In our latest survey with our partner SCORR Marketing, Applied Clinical Trials asked its audience about the status of global trials. Overall, many themes that have always concerned industry with multi-regional clinical trials still ring true. While costs and patient population access are the primary drivers for conducting trials outside of the U.S. or Western Europe, the trade-off with good clinical practice (GCP), data quality, and language barriers still exist.
As early as 2002, Applied Clinical Trialsreported on the growing concerns around the globalization of clinical trials. In this article, the author outlines the reasons for then HHS Inspector General Janet Rehnquist’s report “The Globalization of Clinical Trials: A Growing Challenge in Protecting Human Subjects.” During the prior 10 years of the report’s issue, during the 1990s, industry-sponsored research began its move beyond the U.S., the European Union, and Japan. The report was aimed at the protections of human subjects in clinical research, which we now call participants, in Central and Eastern Europe, South America, Asia, and Africa.
In a 2010 report from the Office of Inspector General (OIG), it noted the increase of use of global locations for clinical trials, and highlighted FDA statistics around clinical trials.
The OIG noted the following:
In our own article on a 2010 OIG report at the time, columnist Jill Wechsler noted that Leslie Ball, then-director of the Division of Scientific Investigations in the Center for Drug Evaluation and Research (CDER), noted that the OIG report could prompt FDA to look more critically at the quality of data that comes from non-U.S. studies and at its applicability to domestic approvals. Ball explained that the agency’s evaluation of foreign data depends on the type of patient population studied and disease state, as well as relevant cultural and ethnic factors. Ball noted that CDER had been examining the growing number of applications that have data only from outside the U.S.
Further, the report authors urged increased oversight of study results obtained from other regions to protect patients and ensure data integrity. There are questions about adherence to GCPs by foreign investigators and if regulatory authorities and institutional review boards (IRBs) in developing nations have the capacity and
resources to fully monitor research activities.
The then-FDA deputy commissioner for international programs pointed out that the onus was on the sponsor to make the case that foreign clinical data is valid, is complete, and is able to predict the utility of the product in the U.S. population and the U.S. medical system. Determining the relevance of data from a foreign population involves assessing appropriate primary endpoints, underlying illnesses, concomitant therapies, and cultural issues such as diet and popular herbal remedies.
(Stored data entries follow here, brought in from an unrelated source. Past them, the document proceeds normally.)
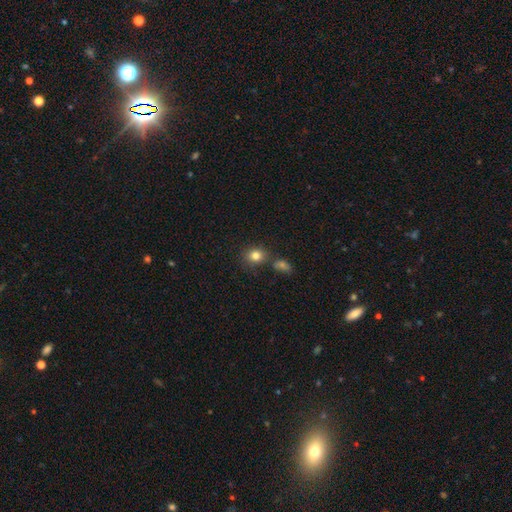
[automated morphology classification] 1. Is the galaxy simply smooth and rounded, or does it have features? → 82% smooth, 11% star or artifact, 7% featured or disk.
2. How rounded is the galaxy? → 68% round, 31% in between, 1% cigar-shaped.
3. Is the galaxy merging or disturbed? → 67% none, 16% merger, 13% minor disturbance, 4% major disturbance.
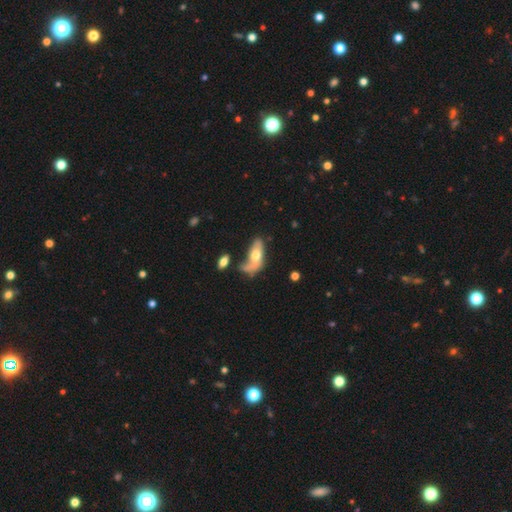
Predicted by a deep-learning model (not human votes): Smooth or featured?
  - smooth: 56% *
  - featured or disk: 37%
  - star or artifact: 7%
How rounded?
  - in between: 83% *
  - cigar-shaped: 12%
  - round: 5%
Merging?
  - major disturbance: 30% *
  - none: 24%
  - merger: 24%
  - minor disturbance: 21%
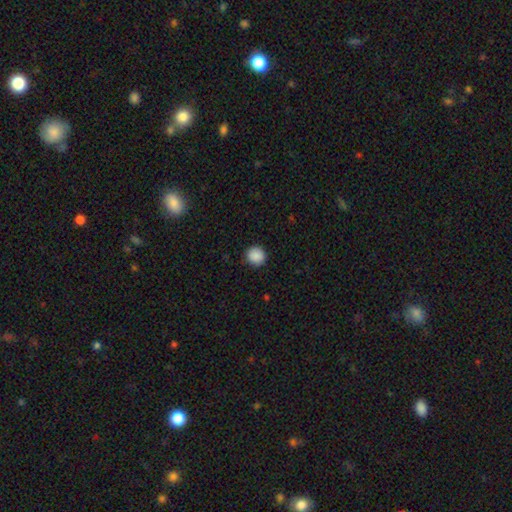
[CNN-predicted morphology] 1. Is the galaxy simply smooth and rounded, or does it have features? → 89% smooth, 9% star or artifact, 2% featured or disk.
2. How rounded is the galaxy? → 92% round, 7% in between, 1% cigar-shaped.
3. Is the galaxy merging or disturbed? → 91% none, 6% minor disturbance, 2% major disturbance, 1% merger.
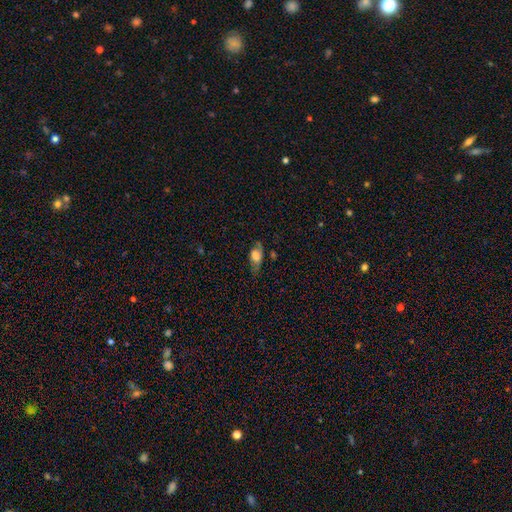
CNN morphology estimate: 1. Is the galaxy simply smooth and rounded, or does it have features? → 61% smooth, 30% featured or disk, 9% star or artifact.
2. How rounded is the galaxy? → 82% in between, 12% cigar-shaped, 7% round.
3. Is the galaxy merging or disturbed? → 59% none, 27% minor disturbance, 12% major disturbance, 2% merger.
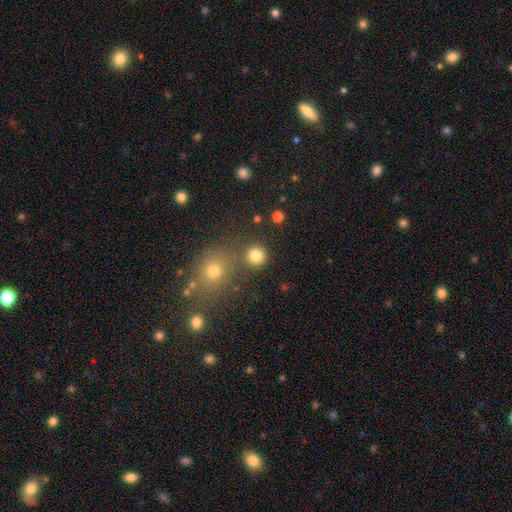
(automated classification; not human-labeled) smooth_or_featured: smooth (p=0.82) [alt: star or artifact p=0.13]
how_rounded: round (p=0.92) [alt: in between p=0.07]
merging: none (p=0.80) [alt: merger p=0.10]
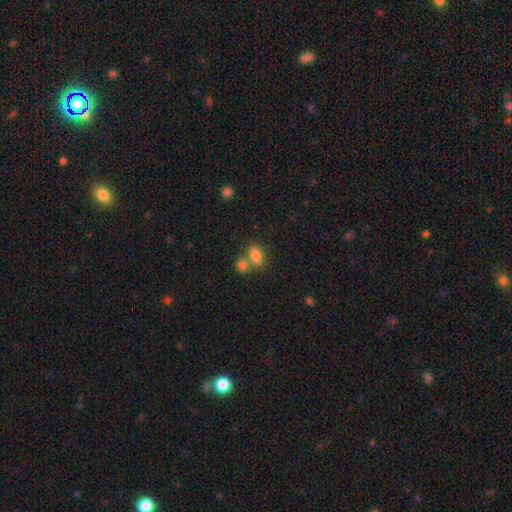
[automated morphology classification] A smooth galaxy with no disk features (81%) that is in between round and cigar-shaped (80%).

Vote fractions:
- Smooth or featured? smooth: 81% / star or artifact: 11% / featured or disk: 9%
- How rounded? in between: 80% / round: 18% / cigar-shaped: 2%
- Merging? merger: 46% / none: 40% / minor disturbance: 10% / major disturbance: 4%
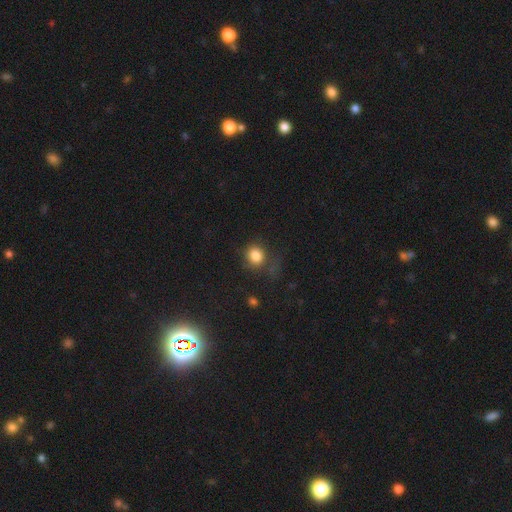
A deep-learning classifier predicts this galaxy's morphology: Q: Smooth or featured?
A: smooth (83%); runner-up: star or artifact (11%)
Q: How rounded?
A: round (81%); runner-up: in between (18%)
Q: Merging?
A: none (63%); runner-up: minor disturbance (21%)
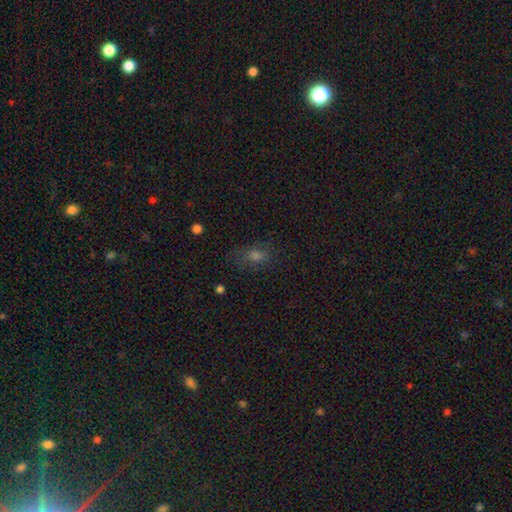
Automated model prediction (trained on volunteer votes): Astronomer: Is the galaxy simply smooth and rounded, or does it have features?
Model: smooth — 60%.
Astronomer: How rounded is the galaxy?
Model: in between — 68%.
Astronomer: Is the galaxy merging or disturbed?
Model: none — 67%.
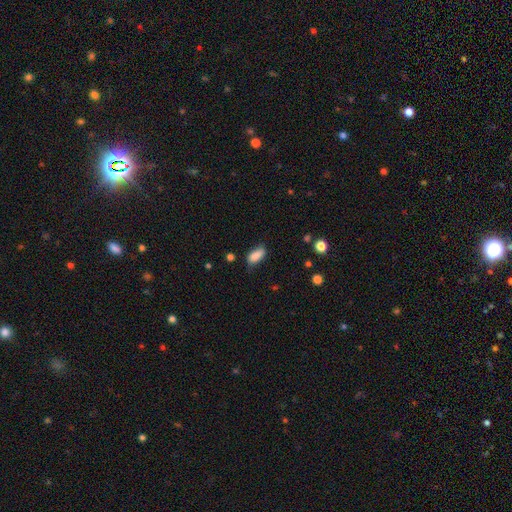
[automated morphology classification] Smooth or featured? smooth (85%)
How rounded? in between (82%)
Merging? none (63%)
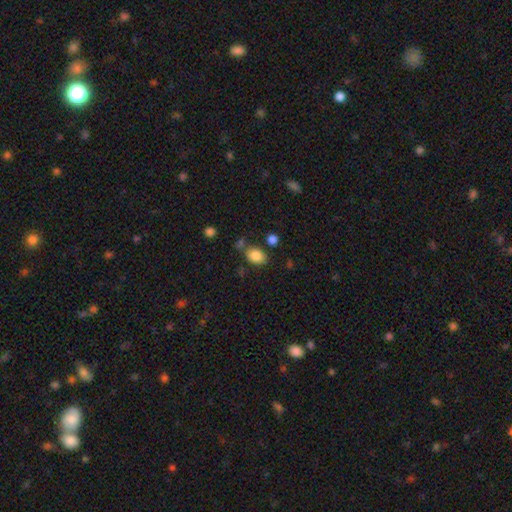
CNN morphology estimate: A smooth galaxy with no disk features (85%) that is in between round and cigar-shaped (70%).

Vote fractions:
- Smooth or featured? smooth: 85% / star or artifact: 9% / featured or disk: 6%
- How rounded? in between: 70% / round: 29% / cigar-shaped: 1%
- Merging? none: 72% / minor disturbance: 14% / merger: 10% / major disturbance: 5%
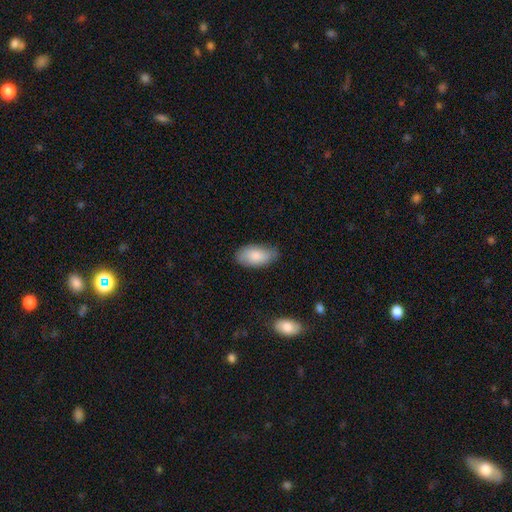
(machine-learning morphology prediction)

As the report noted, the globalization of clinical trials flourished through the 2000s, and it wasn’t until 2010 when issues around intellectual property and pharmaceutical sponsor patent case losses started a decline of trials in India. In 2013, increased regulatory demands led to a further decline in that country. Since then, sponsors have looked more to China and the rest of Asia, as well as Eastern Europe for their trials. But while the globalization of clinical trials is here to stay, our survey found that conducting them is not easy. In fact, when asked “Please rate the degree of ease/difficulty in addressing each of the following issues in multi-regional clinical trials,” the majority of responses in three of the areas-ethical, patient-specific, and regulatory-were “somewhat difficult.” Statistical issues came in at neutral.
Ethical and GCP issues
While GCP in the “traditional” markets is a given, concerns around GCP in clinical trials are still an issue. The most often cited GCP violations found by FDA are around protocol adherence, clinical records, informed consent, drug accountability, and adverse events. And these violations are not only global, but also in the traditional markets. However, in our survey, specific to global trials, 36% of respondents noted that investigative sites were selected based on established GCP standards.
In an article appearing in late 2016 on our website, about resource-limited sites, the authors discussed the limited number of ICH-GCP-trained personnel available in resource-limited regions. The authors continue: “Most of the time clinical site personnel are trained on ICH-GCP principles before the study start. These trainings are conducted either face-to-face or via webinars or online courses. Training materials focus on the ICH-GCP principles in terms of human subject protection and requirements of GCP, but lack details regarding daily site operations or the potential impact of non-compliance with ICH-GCP requirements on the study. In addition, most training courses have case studies, but they are often not geared toward the disease indication that will be studied at that site. It is important that the ICH-GCP training for resource-limited clinical sites, especially sites that have not conducted research studies in recent years, be geared to the study/protocol at hand and draw out the stake and risks of non-compliance with ICH-GCP or data documentation. Site personnel sometimes take shortcuts in daily procedures because they do not understand the gravity of that procedure and the impact of their action on the study data. Periodic reinforcement of this training with real-life examples can also go a long way for staff at inexperienced sites. In most cases, it is prudent to supplement the research-naïve site staff with experienced clinical staff from other regions.”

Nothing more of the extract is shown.